▸ **Instruction A**: Transcribe the passage from the 1839 article on slave-trading and slavery from "THE crimes of" to "than popular licentiousness.".
▸ **Instruction B**: Translate this sentence from the 1839 article on slave-trading and slavery into French: "Power, unlimited by law, is seldom constrained by conscience or virtue within the limits of morality."
▸ **Instruction C**: Write the next part of the 1839 article on slave-trading and slavery, picking up after its last sentence.

▸ **Passage shown**:
┄┄┄┄┄┄

Slave-trading and Slavery.-Sept. 9, 1839.

[ Although his name is little known in connexion with the abolition of colonial slavery, Mr. Sydney TAYLOR was one of the first-we believe the very first to take up the question in the leading columns of the London Daily Press. He was also the first to expose the real nature of the negroapprenticeship scheme-nor did his efforts cease till the Act was obtained for terminating that delusion. His writings against slavery and the foreign slave-trade are too voluminous for the narrow limits of this Selection: but we must not omit the following article from the Morning Herald of Sept. 9, 1839. And we ought to mention that so far back as 24th Jan. 1826, in the Morning Chronicle, may be seen the report of his Speech at an anti-slavery public meeting, held at Buckingham, where Lord NUGENT presided. ED.]

THE crimes of a single tyrant, invested with the purple of sovereignty, and wielding the sceptre of absolute power, excite abhorrence, but cause no astonishment. Despotism has a natural tendency to deprave both the head and the heart of man, and to make the crowned idol, before whom millions prostrate themselves in slavish worship, fancy himself endowed with the attributes of a god only to perform the acts of a

demon. Power, unlimited by law, is seldom constrained by conscience or virtue within the limits of morality. Hence, under an absolute Sovereign, government is generally but another name for organized oppression; while in wild democracies, liberty is nothing else than popular licentiousness.

┄┄┄┄┄┄

▸ **Extracted information**:

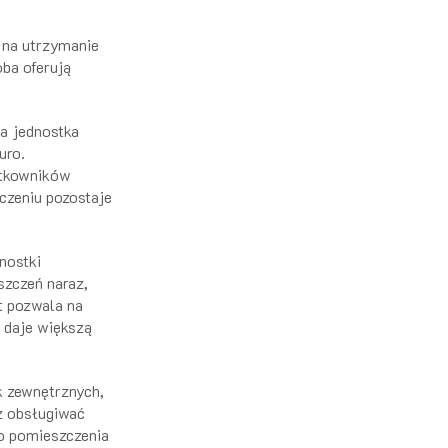
ą na utrzymanie
oba oferują
na jednostka
uro.
ytkowników
czeniu pozostaje
nostki
szczeń naraz,
it pozwala na
 daje większą
k zewnętrznych,
z obsługiwać
go pomieszczenia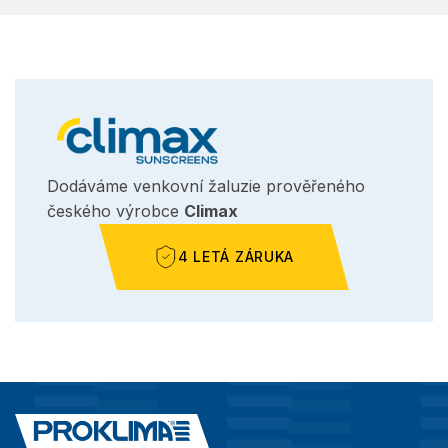
Dodáváme venkovní žaluzie prověřeného
českého výrobce
Climax
4 LETÁ ZÁRUKA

┄┄┄┄┄┄

▸ **Your response A**:
THE crimes of a single tyrant, invested with the purple of sovereignty, and wielding the sceptre of absolute power, excite abhorrence, but cause no astonishment. Despotism has a natural tendency to deprave both the head and the heart of man, and to make the crowned idol, before whom millions prostrate themselves in slavish worship, fancy himself endowed with the attributes of a god only to perform the acts of a

demon. Power, unlimited by law, is seldom constrained by conscience or virtue within the limits of morality. Hence, under an absolute Sovereign, government is generally but another name for organized oppression; while in wild democracies, liberty is nothing else than popular licentiousness.

▸ **Your response B**: Le pouvoir, que la loi ne limite pas, est rarement contenu par la conscience ou la vertu dans les bornes de la morale.

▸ **Your response C**:
But is popular licentiousness-or what some would more tenderly describe as "liberty in excess"-the only evil consequence of democratic government? Look at the history of democracies, from that of classic Sparta down to that of modern America-have not many of them outdone the vilest, and basest, and most remorseless of despotisms, in the love and cultivation of slavery-the slavery which does not consist in the denying or limiting of civil or political rights, but in despoiling its human victims of their natural and personal freedom,-loading them with the yoke (not a figurative one) of the most degrading bondage-and reducing human nature to the level of the brute? Such were the helots of Sparta of old, and such were the bondsmen of Pagan Rome; but were Spartan helots or Roman bondsmen in a worse condition of deplorable servitude, and of mental and moral debasement, (its inevitable consequence,) than the black slaves of democratic America of Christian America-of that America, which the civil wisdom of FRANKLIN and the military genius of WASHINGTON Combined to emancipate?

Two democratic governments in Europe-Spain and Portugal-pursue the traffic in slaves, with all the inhuman activity of a buccaneering ferocity. Both have agreed, by treaty with England, to co-operate in suppressing the abominable traffic, and both have received a large amount of British gold for giving their assent-as it now appears, their fraudulent assent -to the demands of humanity and civilization. The gold obtained by carrying on this piratical warfare against the defenceless children of Africa outweighs, in the scales of democratic morality, the claims of justice, the remonstrances of civilization, and the solemn obligations of national faith. But chiefly does the Government of Portugal, which British treasure and blood assisted to revolutionize, exhibit a profligate and shameless audacity in the pursuit of that pirate-commerce which

desolates Africa by its crimes, and covers the ocean with its cargoes of human merchandise-outraging HEAVEN, and setting man at defiance.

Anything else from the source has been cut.